### REQUIRED WORK
a) In the PyLRE deployment tutorial, retype the part that opens with the words containing "This output is" and closes with "numpy_output = np.from_dlpack(output[0])".
b) List every attribute or method that the code in the PyLRE deployment tutorial accesses on the lre object.

Using PyLRE to Deploy your Compiled modelLibrary.so¶
You have compiled a model with LEIP Optimize, and now you want to deploy it in a target environment. The tutorial provides step-by-step instructions for loading an optimized artifact, creating an LRE instance, and performing inference
Runtime Setup¶
We need two components to execute a model on your target:
- target-compatible and model-compatible runtime (LRE)
- target-compatible model or model library (optimized output)
import pylre
from pylre import LatentRuntimeEngine as LRE
import numpy as np
Using LEIP Optimize, get your optimized artifact. This tutorial assumes the model is compiled for float32 and for CPU target. For more information, consult the LEIP Optimize tutorial for quantizing and compiling a model.
optimized_artifact_path = "path/to/modelLibrary.so"
pylre_options = pylre.TVMOptions(precision="float32")
lre = LRE(optimized_artifact_path, options=pylre_options)
With this LRE object, we can introspect on the model we have optimized:
lre.get_metadata()
Creating a random tensor to do inference¶
As the model expects only one input, we pick the first one to create a random input tensor:
shape = lre.input_shapes[0]
type = lre.input_dtypes[0]
input = np.random.random(shape).astype(type)
With this input data tensor, we can run an inference on the model LRE instantiation we created:
output = lre(input)
This output is in a device-independent target. But you may want to convert it into a more amenable format for postprocessing. We will use NumPy for this, but depending on your application and hardware usage, you may want to explore other formats.
numpy_output = np.from_dlpack(output[0])
Verifying expected output shape¶
expected_output_shape = lre.output_shapes[0]
assert numpy_output.shape == expected_output_shape

### ENTRIES SHOWN
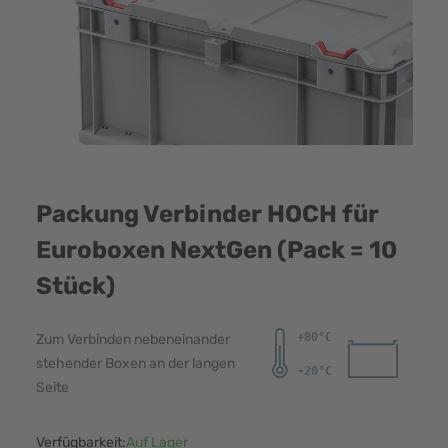
Packung Verbinder HOCH für
Euroboxen NextGen (Pack = 10
Stück)
Zum Verbinden nebeneinander
stehender Boxen an der langen
Seite
Verfügbarkeit:
Auf Lager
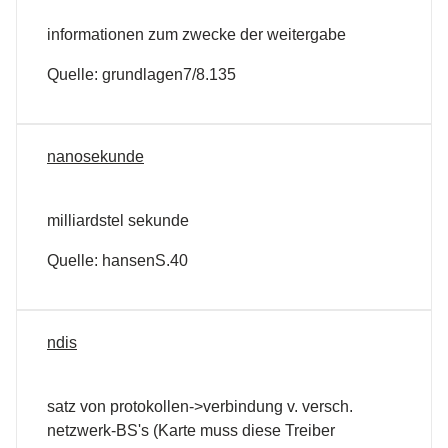
informationen zum zwecke der weitergabe
Quelle: grundlagen7/8.135
nanosekunde
milliardstel sekunde
Quelle: hansenS.40
ndis
satz von protokollen->verbindung v. versch.
netzwerk-BS's (Karte muss diese Treiber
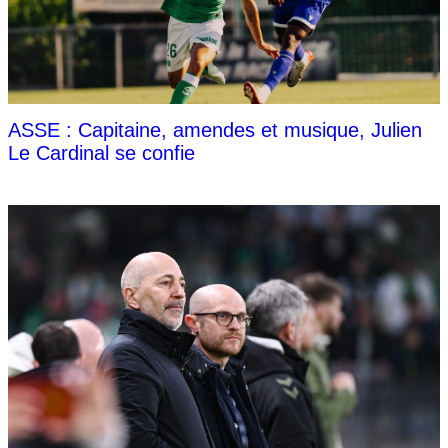
ASSE : Capitaine, amendes et musique, Julien
Le Cardinal se confie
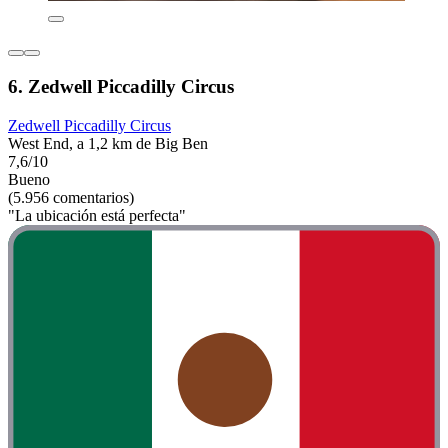
6. Zedwell Piccadilly Circus
Zedwell Piccadilly Circus
West End, a 1,2 km de Big Ben
7,6/10
Bueno
(5.956 comentarios)
"La ubicación está perfecta"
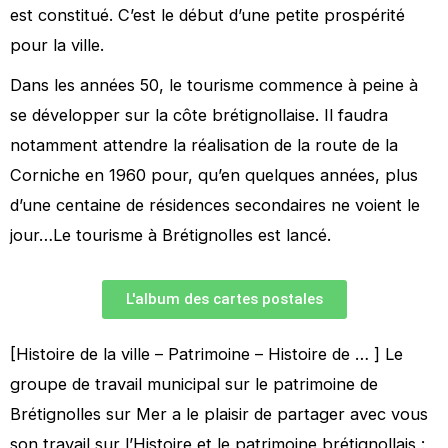
est constitué. C’est le début d’une petite prospérité
pour la ville.
Dans les années 50, le tourisme commence à peine à
se développer sur la côte brétignollaise. Il faudra
notamment attendre la réalisation de la route de la
Corniche en 1960 pour, qu’en quelques années, plus
d’une centaine de résidences secondaires ne voient le
jour…Le tourisme à Brétignolles est lancé.
L'album des cartes postales
[Histoire de la ville – Patrimoine – Histoire de … ] Le
groupe de travail municipal sur le patrimoine de
Brétignolles sur Mer a le plaisir de partager avec vous
son travail sur l’Histoire et le patrimoine brétignollais :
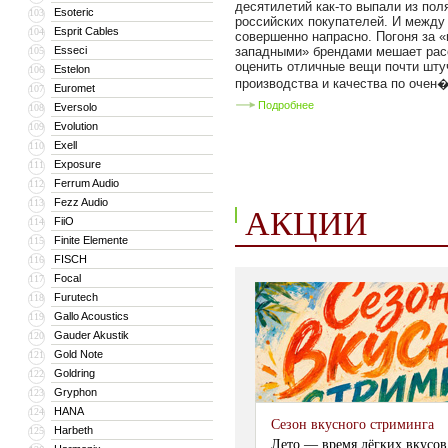
десятилетий как-то выпали из пол
Esoteric
103
российских покупателей. И между
Esprit Cables
104
совершенно напрасно. Погоня за «
Esseci
западными» брендами мешает рас
105
оценить отличные вещи почти шту
Estelon
106
производства и качества по очен�
Euromet
107
Подробнее
Eversolo
108
Evolution
109
Exell
110
Exposure
111
Ferrum Audio
112
Fezz Audio
113
АКЦИИ
FiiO
114
Finite Elemente
115
FISCH
116
Focal
117
Furutech
118
Gallo Acoustics
119
Gauder Akustik
120
Gold Note
121
Goldring
122
Gryphon
123
HANA
124
Сезон вкусного стриминга
Harbeth
125
Лето — время лёгких вкусов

### RESULTS OF THE TASKS
a)
This output is in a device-independent target. But you may want to convert it into a more amenable format for postprocessing. We will use NumPy for this, but depending on your application and hardware usage, you may want to explore other formats.
numpy_output = np.from_dlpack(output[0])

b)
get_metadata()
input_shapes
input_dtypes
output_shapes